EXERCISE PASSAGE |

BEGIN

[Pipet Devel] WHAX and Loci storage ideas

Tue Dec 7 10:44:55 EST 1999

Brad Chapman wrote:
> 
> >This is my understanding as well, although the WFD will be constructed
> >via a graphical shell, which has a 'thin interface' to the middleware.
> >When you say 'constructing the command-lines', do you mean 'generating
> >the interface to the middleware'?
> 
> What I think this refers to is generating a command-line for a program by
> using a GUI to input all of the switches. For instance, if I were using
> program foo that used a -l switch to specify a log file, I would use the
> Loci interface to generate the equivalent of 'foo -l /var/mylogfile.'

That's exactly right, and applies pretty much to generating commands for
command-line applications.  I would like as much as possible for other
interface constructions to work in a similar fashion.  The idea is this:

    LOCI IS IT'S OWN SOFTWARE DEVELOPMENT KIT (SDK).

If you think about it, most programming and GUI building paradigms use tree
and workflow models.  If we can carry these over to Loci, you have a capable
and flexible development environment TOO!

> My
> thinking was that 'the interface to the middleware' would be worked out
> during the programming of the plug-in to work with Loci. For instance, to
> get Loci to use my sequence viewer program, I would have to tell it by
> writing the plug-in:
> 
> 1. What kind of file the program needs (ie. PDB, FASTA, etc)
> 2. How to work the program (ie. the command line stuff: the switches it
> takes, etc)
> 
> Loci would then take this info and have a GUI for 'constructing the command
> line' (getting the switches set up) and do error checking do make sure the
> user supplies the right file for the program.

END

LISTED RECORDS |
BEGIN

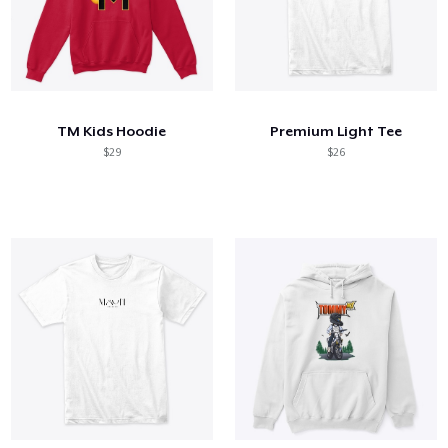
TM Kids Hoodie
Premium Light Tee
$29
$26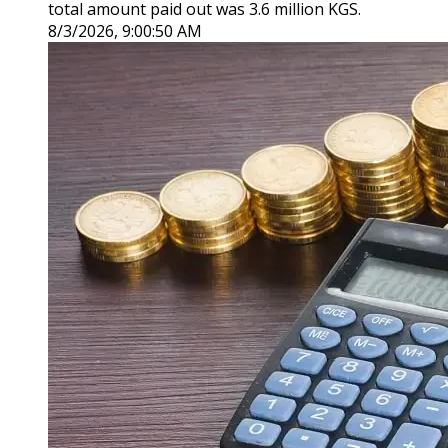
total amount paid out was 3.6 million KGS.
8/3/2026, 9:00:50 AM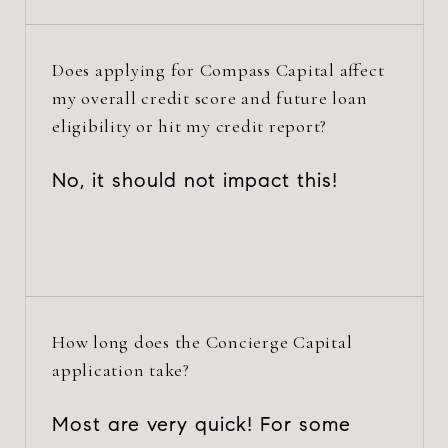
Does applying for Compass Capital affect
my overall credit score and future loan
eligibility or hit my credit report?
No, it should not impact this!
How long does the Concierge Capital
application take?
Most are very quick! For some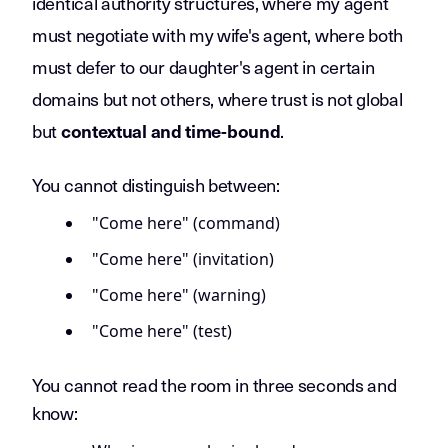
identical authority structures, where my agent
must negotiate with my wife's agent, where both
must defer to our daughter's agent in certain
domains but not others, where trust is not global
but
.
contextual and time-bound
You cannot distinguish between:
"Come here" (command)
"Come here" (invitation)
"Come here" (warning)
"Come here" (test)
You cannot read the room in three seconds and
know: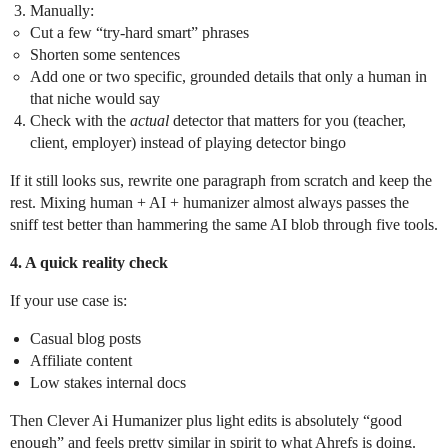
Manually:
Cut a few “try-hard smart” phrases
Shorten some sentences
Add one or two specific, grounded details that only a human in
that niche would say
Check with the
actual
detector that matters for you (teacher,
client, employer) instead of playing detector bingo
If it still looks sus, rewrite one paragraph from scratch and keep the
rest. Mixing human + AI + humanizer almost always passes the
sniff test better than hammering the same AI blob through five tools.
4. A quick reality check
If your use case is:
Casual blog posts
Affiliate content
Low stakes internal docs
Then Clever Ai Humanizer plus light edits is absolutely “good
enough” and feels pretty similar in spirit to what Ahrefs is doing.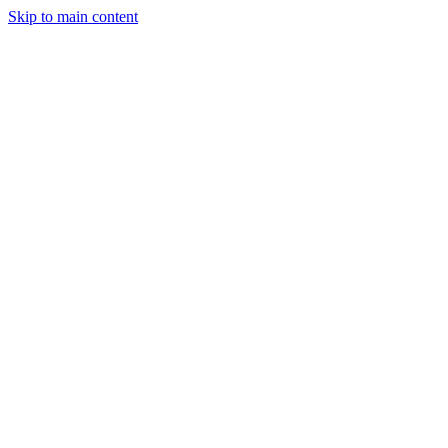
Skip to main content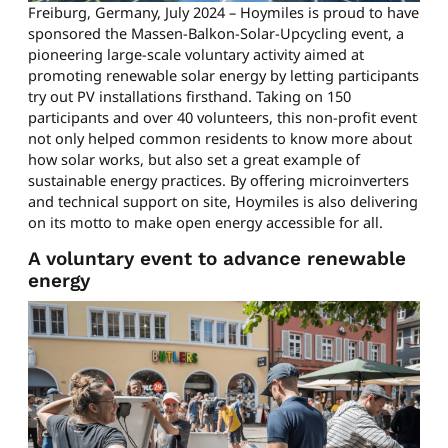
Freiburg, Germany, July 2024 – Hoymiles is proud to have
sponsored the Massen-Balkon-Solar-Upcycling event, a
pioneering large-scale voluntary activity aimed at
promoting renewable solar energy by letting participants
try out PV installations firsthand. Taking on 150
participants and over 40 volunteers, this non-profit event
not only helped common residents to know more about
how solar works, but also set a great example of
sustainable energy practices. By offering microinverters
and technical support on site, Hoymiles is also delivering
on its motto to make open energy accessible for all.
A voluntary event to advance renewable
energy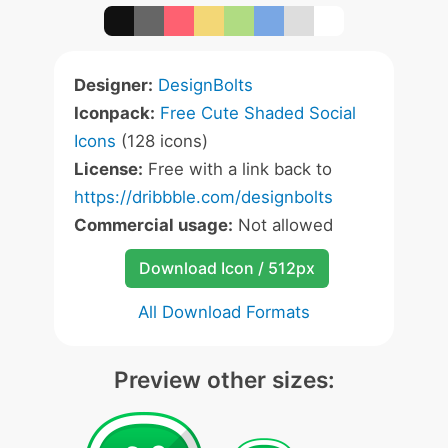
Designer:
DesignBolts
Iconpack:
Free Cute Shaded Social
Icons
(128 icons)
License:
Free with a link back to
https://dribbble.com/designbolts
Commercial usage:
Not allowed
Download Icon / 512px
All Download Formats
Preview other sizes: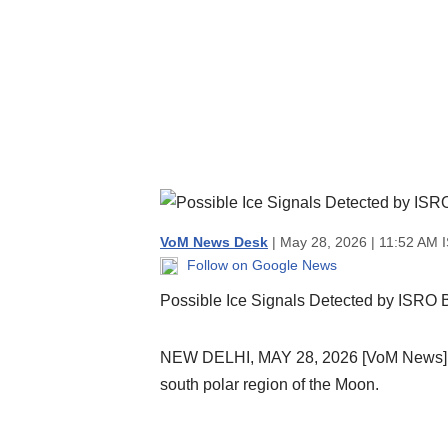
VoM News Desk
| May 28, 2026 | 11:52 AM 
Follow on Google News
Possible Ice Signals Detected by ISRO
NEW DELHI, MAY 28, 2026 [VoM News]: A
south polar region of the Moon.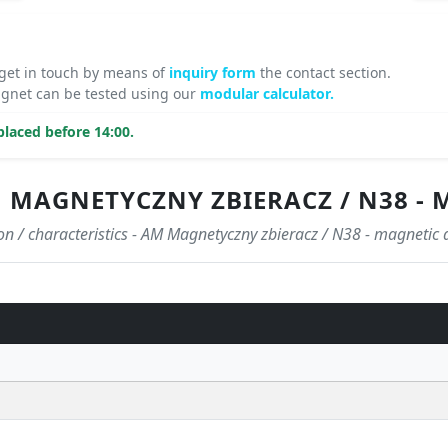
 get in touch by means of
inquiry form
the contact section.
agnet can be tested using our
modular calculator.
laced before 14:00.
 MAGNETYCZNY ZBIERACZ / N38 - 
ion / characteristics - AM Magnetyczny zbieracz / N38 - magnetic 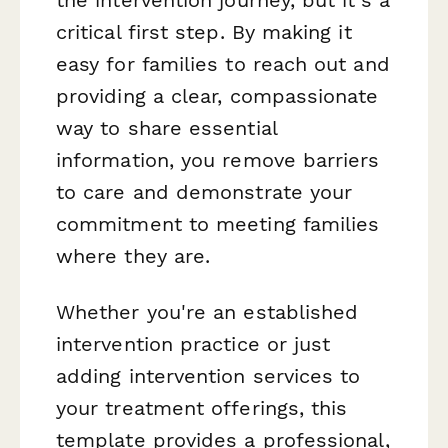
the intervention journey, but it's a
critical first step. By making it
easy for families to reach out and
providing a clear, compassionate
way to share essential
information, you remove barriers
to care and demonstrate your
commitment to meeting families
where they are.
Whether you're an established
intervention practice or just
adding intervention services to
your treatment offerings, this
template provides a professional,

END

APPLY WHAT YOU READ |
A. List every phrase in the Loci post that is enclosed in single quotation marks.
B. Put this sentence from the Loci post into Spanish: "If you think about it, most programming and GUI building paradigms use tree and workflow models."
C. From the Loci post, write out the passage starting at "LOCI IS IT'S" and ending at "PDB, FASTA, etc)".

TASK-BY-TASK OUTPUTS |
A.
- 'thin interface'
- 'constructing the command-lines'
- 'generating the interface to the middleware'
- 'foo -l /var/mylogfile.'
- 'the interface to the middleware'
- 'constructing the command line'

B. Si lo piensas, la mayoría de los paradigmas de programación y de construcción de GUI usan modelos de árbol y de flujo de trabajo.

C.
LOCI IS IT'S OWN SOFTWARE DEVELOPMENT KIT (SDK).

If you think about it, most programming and GUI building paradigms use tree
and workflow models.  If we can carry these over to Loci, you have a capable
and flexible development environment TOO!

> My
> thinking was that 'the interface to the middleware' would be worked out
> during the programming of the plug-in to work with Loci. For instance, to
> get Loci to use my sequence viewer program, I would have to tell it by
> writing the plug-in:
> 
> 1. What kind of file the program needs (ie. PDB, FASTA, etc)